Tekst:
↓↓↓
Voor het bewijs dat verdachte onder zodanige invloed van een stof verkeerde is een deskundigenrapport van het Nederlands Forensisch Instituut (NFI) voorhanden. Daarin wordt onder meer als onderzoeksresultaat gemeld dat in het bloed van verdachte een hoge werkzame concentratie van MDMA is aangetoond. Daarnaast worden nog andere (omzettingsproducten van) drugs aangetoond. In het deskundigenrapport van het NFI wordt daaraan de conclusie verbonden dat de rijvaardigheid waarschijnlijk negatief beïnvloed was.
Deze conclusie houdt kennelijk het hoogste waarschijnlijkheidsoordeel in dat door het NFI gegeven kan worden. Het hof acht deze conclusie onvoldoende om aan te nemen dat verdachte onder zodanige invloed verkeerde, dat zij niet tot behoorlijk besturen in staat moest worden geacht. Er is weliswaar ook de verklaring van verdachte dat zij aldaar en toen heeft gereden, terwijl zij een halve XTC-pil had genomen, doch op basis daarvan kan niet worden vastgesteld wat er precies in die pil zat en wat voor invloed dat op haar rijvaardigheid heeft gehad. Verdachte heeft zelf verklaard dat zij de halve pil een half uur voor de aanhouding heeft ingenomen en dat ze niet merkte dat de pil werkte. Het hof acht tevens van belang - hoewel dit geen voorwaarde is om tot een bewezenverklaring te kunnen komen - dat de verbalisanten geen bijzonder rijgedrag hebben waargenomen."
↑↑↑
Te beantwoorden vragen:
1. Neem het gedeelte van de tekst over rijden onder invloed van "Voor het bewijs" tot en met "negatief beïnvloed was." opnieuw op en vervang daarin "deskundigenrapport" door "onderzoeksrapport".
2. Beantwoord aan de hand van de tekst over rijden onder invloed de volgende vragen.
(a) Welke stof is volgens het rapport van het NFI in een hoge werkzame concentratie in het bloed van verdachte aangetoond?
(b) Hoe lang vóór de aanhouding heeft verdachte volgens haar eigen verklaring de halve pil ingenomen?
(c) Wat hebben de verbalisanten niet waargenomen?

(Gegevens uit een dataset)
↓↓↓
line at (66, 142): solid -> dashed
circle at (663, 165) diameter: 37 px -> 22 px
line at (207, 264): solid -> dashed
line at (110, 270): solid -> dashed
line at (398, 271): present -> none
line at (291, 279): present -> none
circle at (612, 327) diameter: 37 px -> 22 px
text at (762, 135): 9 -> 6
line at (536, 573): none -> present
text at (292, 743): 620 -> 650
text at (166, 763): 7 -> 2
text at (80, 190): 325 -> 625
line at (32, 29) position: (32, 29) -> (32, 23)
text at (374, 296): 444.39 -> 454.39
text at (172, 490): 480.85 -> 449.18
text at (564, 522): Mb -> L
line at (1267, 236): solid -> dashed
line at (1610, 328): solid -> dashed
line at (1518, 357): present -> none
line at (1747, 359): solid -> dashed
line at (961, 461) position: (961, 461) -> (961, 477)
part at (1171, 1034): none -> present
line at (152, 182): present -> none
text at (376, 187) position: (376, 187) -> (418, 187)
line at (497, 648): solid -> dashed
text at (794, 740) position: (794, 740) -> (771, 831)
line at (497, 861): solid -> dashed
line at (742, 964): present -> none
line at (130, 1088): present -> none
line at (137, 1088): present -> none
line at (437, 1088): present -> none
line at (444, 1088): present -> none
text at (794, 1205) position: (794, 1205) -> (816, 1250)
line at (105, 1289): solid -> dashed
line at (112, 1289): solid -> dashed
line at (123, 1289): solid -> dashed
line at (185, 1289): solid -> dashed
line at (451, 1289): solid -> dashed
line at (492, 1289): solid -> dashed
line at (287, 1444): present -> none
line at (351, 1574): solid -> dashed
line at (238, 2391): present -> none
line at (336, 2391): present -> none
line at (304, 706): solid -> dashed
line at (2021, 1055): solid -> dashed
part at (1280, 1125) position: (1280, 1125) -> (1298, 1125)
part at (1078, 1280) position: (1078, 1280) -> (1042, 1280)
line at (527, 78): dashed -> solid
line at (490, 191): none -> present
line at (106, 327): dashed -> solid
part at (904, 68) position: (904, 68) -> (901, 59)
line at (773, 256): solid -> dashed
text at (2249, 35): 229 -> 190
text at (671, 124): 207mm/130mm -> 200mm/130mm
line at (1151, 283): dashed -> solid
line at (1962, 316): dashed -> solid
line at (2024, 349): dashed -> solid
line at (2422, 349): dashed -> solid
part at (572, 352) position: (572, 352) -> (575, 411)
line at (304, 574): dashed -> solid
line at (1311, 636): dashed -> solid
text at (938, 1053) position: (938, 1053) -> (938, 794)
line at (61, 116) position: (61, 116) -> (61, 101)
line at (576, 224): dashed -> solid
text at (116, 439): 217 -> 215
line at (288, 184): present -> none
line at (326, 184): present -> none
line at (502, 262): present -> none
↑↑↑
Antwoorden per opdracht:
1.
Voor het bewijs dat verdachte onder zodanige invloed van een stof verkeerde is een onderzoeksrapport van het Nederlands Forensisch Instituut (NFI) voorhanden. Daarin wordt onder meer als onderzoeksresultaat gemeld dat in het bloed van verdachte een hoge werkzame concentratie van MDMA is aangetoond. Daarnaast worden nog andere (omzettingsproducten van) drugs aangetoond. In het onderzoeksrapport van het NFI wordt daaraan de conclusie verbonden dat de rijvaardigheid waarschijnlijk negatief beïnvloed was.

2.
(a) MDMA
(b) Een half uur
(c) Bijzonder rijgedrag